# *HELP* Finding x in [_,_] of Possible Inflection Points

1. ### AnnaSuxCalc

55
The solutions of f''(x) = 0 are the x-coordinates of possible inflection points on the curve y = f(x), where f'' denotes the second derivative of f. The second derivative of f(x) = esinx is:

f'' (x) = esinxcos2x - esinxsinx

Find all x in [0,2π] of possible inflection points.

Uhhhmmmmm...:surprised

also: our hint for this question is:
"keep in mind that the function g(t) = et is never zero for any real number t"
what is going on here?
1. The problem statement, all variables and given/known data

2. Relevant equations

3. The attempt at a solution

### Staff: Mentor

Factor $$e^{sin(x)}$$ from both terms in f''(x) and then set the remaining factor to 0. As a hint in solving the resulting equation cos^2(x) = 1 - sin^2(x).

3. ### HallsofIvy

40,939
Staff Emeritus
F"(t)= $e^{sin(t)}(cos^2(x)- sin(x))$ and, as your hint tells you, $e^{sin(t)}$ is never 0. In order to have F"(t)= $e^{sin(t)}(cos^2(x)- sin(x))= 0$ you must have $cos^2(x)- sin(x)= 0$.

4. ### AnnaSuxCalc

55
Uhm ok so...
f''(x) = esinx (½(1+cos2x))-esinxsinx

f''(x) =esinx (½ + ½cos2x - sinx)
so what should i do now?

5. ### AnnaSuxCalc

55
so
cos2x = sinx or (½+½cos2x) = sinx ?? is this what you mean?
okay my main problem is that i dont understand what the question is asking for what does the last part of the question mean the 'find all x in [0,2π] of possible inflection points'?
what am I trying to find here?

6. ### HallsofIvy

40,939
Staff Emeritus
??No one has suggested that you convert $cos^2(x)= (1/2)(1+ cos(2x))$. What has been suggested is that you solve $cos^2(x)- sin(x)= 0$. Mark44 suggested you use $cos^2(x)= 1- sin^2(x)$ so that $cos^2(x)- sin(x)= 0$ becomes $1- sin^2(x)- sin(x)= 0$. That is a quadratic equation in sin(x).
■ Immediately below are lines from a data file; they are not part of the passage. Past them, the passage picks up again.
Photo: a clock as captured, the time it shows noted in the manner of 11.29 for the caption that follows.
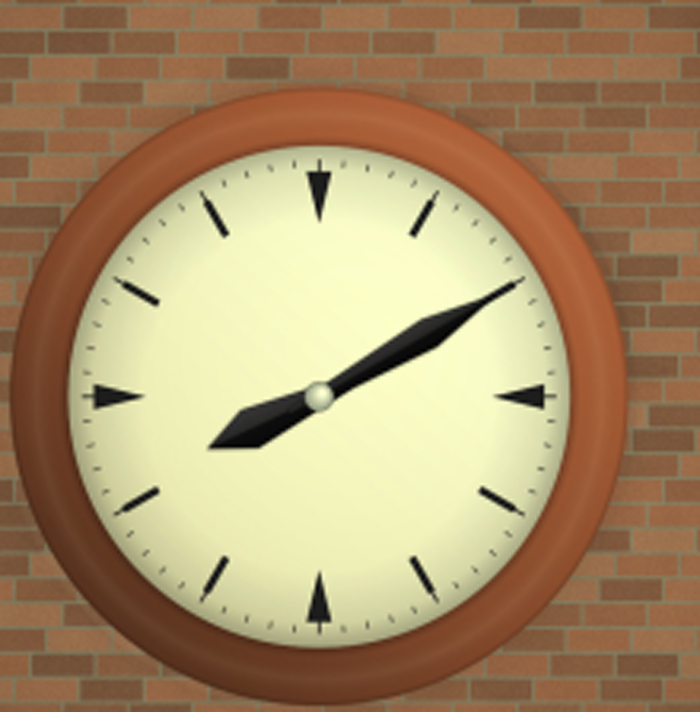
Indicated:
8.10
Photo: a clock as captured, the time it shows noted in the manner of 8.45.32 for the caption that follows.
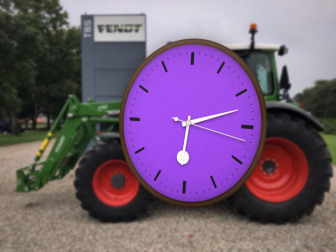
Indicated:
6.12.17
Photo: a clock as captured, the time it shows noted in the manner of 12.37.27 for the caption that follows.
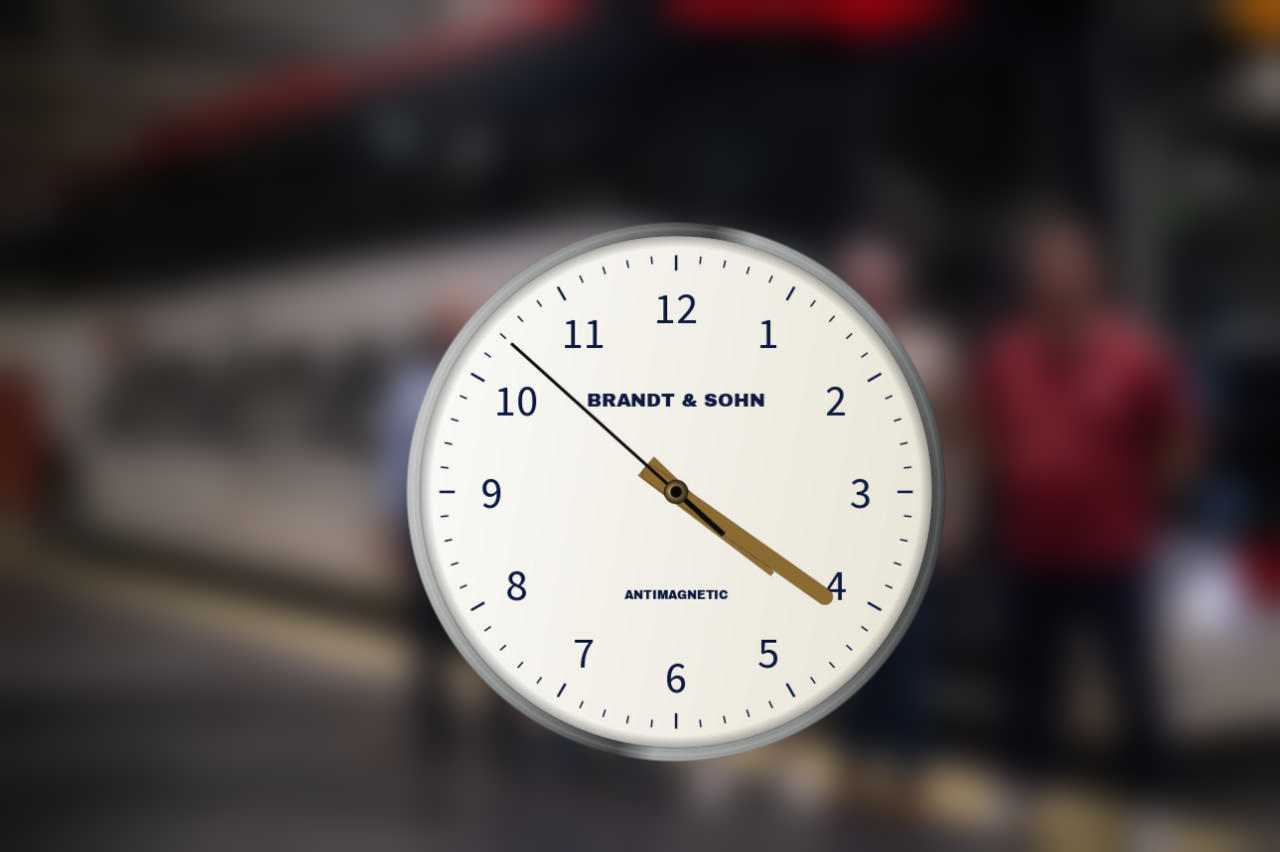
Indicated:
4.20.52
If you let y= sin(x) you have $y^2+ y- 1= 0$. Solve that that for y and then solve sin(x)= y for x.

7. ### AnnaSuxCalc

55
OKAY so:
f'' (x) = esinx(cos2x - sinx)
let cos2x - sinx = 0
1-sin2(x) - sinx = 0
let y = sinx
y2 + y - 1 = 0
0.6180
and
-1.6180 <-- DO NOT use because it is not in the interval in question
sin(x) = y
sin(x) = 0.6180
x = sin-1(0.6180)
x = 38.17
is that it for this problem?

### Staff: Mentor

Not quite.
You're correct to discard the value -1.6180, but for the other, you have found one value of x for which sin(x) = .6180. There are two values in the interval of interest, [0, 2pi]. Both values should be in radians, not degrees.

9. ### AnnaSuxCalc

55
so ok since:
sin(x) = 0.6180
so I drew my sin curve but...
ok so am I supposed to just for example do:
x = 0.6662 + π
??

### Staff: Mentor

No, that's not it. Think about what the graph of y = sin(x) looks like between 0 and 2pi. As a hint, sin(pi/6) = 1/2 (or sin(30 deg.) = 1/2). What's another value x, in radians, for which sin(x) = 1/2? It's not pi + pi/6.

11. ### AnnaSuxCalc

55
oh ok I have to find the where the line
sinx = y = 0.6180 crosses with the curve y = sinx
that is two times in this interval once at the inverse of sin(0.6180) and ???
okay i can see it on my graph but how do i actually calculate this value of x?

12. ### NoMoreExams

626
With a calculator?

13. ### AnnaSuxCalc

55
lol omg *embarrassed* YES

14. ### NoMoreExams

626
Didn't know anyone got so excited about calculus

55

626

17. ### AnnaSuxCalc

55
No...this question hasnt:
oh ok I have to find the where the line
sinx = y = 0.6180 crosses with the curve y = sinx
that is two times in this interval once at the inverse of sin(0.6180) and ???
okay i can see it on my graph but how do i actually calculate this value of x?

18. ### NoMoreExams

626
You would use your calculator and type in arcsin(.618)?

19. ### AnnaSuxCalc

55
haha, yes I did taht but it only gives me the one value of x, but there are two intersections so there is another value of x that gives sin(x) = 0.6180
if you just do sin-1 (0.6180) = 0.6662 ---> only one value, i need 2 values

20. ### NoMoreExams

626
OK let's pick a simpler example. If you had to find sin(x) = 1/2 how would you figure out x?